Dear Manneke Budiman,

Pendapat Anda begitu singkat sehingga saya harus
berceritera seputaran A1, orang-orang yang sekarang
berkerumun di istana itu. Kemudian, barulah saya
berargumen, "Mengapa Wiranto untuk no.2?"

Jauh sebelum SBY muncul sebagai Capres di tahun 2004,
DR. Sjahrir, anggota Dewan Pertimbangan Presiden (DPP)
untuk Ekonomi, telah menjadi salah satu kandidat
Presiden RI diaklamasikan salah satu partai (peserta
pemilu). Dalam rangka Sjahrir mencari kemungkinan
pasangan Cawapres untuk maju bersamanya, dalam obrolan
terbatas dan resmi, saya sempat bertanya tentang
"Apakah DR.Sjahrir (Ciil, oleh kerabatnya) tidak
mempertimbangkan Soesilo Bambang Yudhoyono untuk
menjadi Cawapres?" Jawaban Sjahrir? Sorry, tidak etis
saya menyampaikannya. Dan yang terjadi sekarang,
Sjahrir menjadi penasihat Ekonomi Presiden SBY.

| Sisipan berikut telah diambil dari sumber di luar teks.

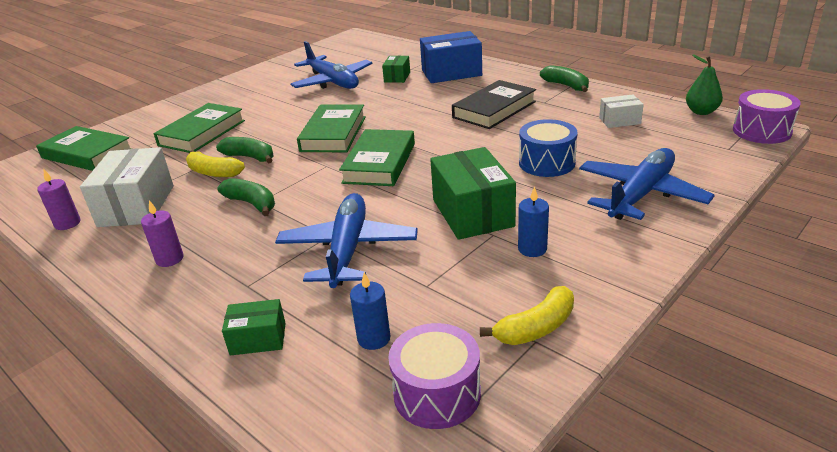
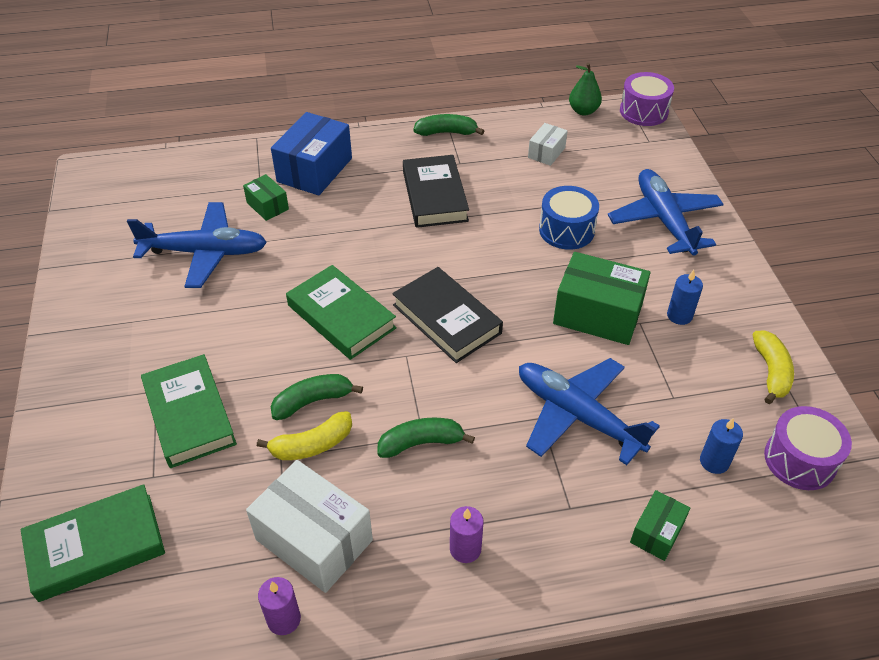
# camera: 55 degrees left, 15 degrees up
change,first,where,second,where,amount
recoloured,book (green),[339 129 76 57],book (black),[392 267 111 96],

Pendapat saya tentang pengangkatan Sjahrir sebagai
salah satu anggota DPP, tidak lebih dari
mengkandangkan DR.Sjahrir yang dikenal vokal dan
mengkritisi apa saja, meskipun faktualnya belum tentu
selalu dekat. Posisi DPP, seperti Rachmawati misalnya,
sekedar memecah kekuatan Megawati pada putaran Pilpres
berikut. Adnan Buyung Nasution mungkin pesanan CIA
atau Uni Eropa supaya mengontrol SBY dalam kasus2
pelanggaran HAM, who knows. DPP ini bukan teristimewa
fungsi aktif-nya, tapi fungsi penguatan posisi SBY. 

Poin apa yang ingin disampaikan di atas, kiranya,
Manneke, dapat menangkap sendiri. Kita tidak saling
mengenal aliran politik kita. Anda benar dalam hal,
tidak ada angin-ombak, kenapa tiba-tiba ada usulan
Wiranto yang purnawirawan jenderal itu menjadi (wakil)
Presiden? Apakah saya salah satu pengurus atau
simpatisan Partai Hanura-nya Pak Wiranto? Tidak. Ada
interese? Untuk kebaikan bangsa, Bonum Populi suprema
Lex (Kebaikan umum menjadi hukum (kriteria) Terutama).
Kepentingan di luar itu memang tidak pernah ada. 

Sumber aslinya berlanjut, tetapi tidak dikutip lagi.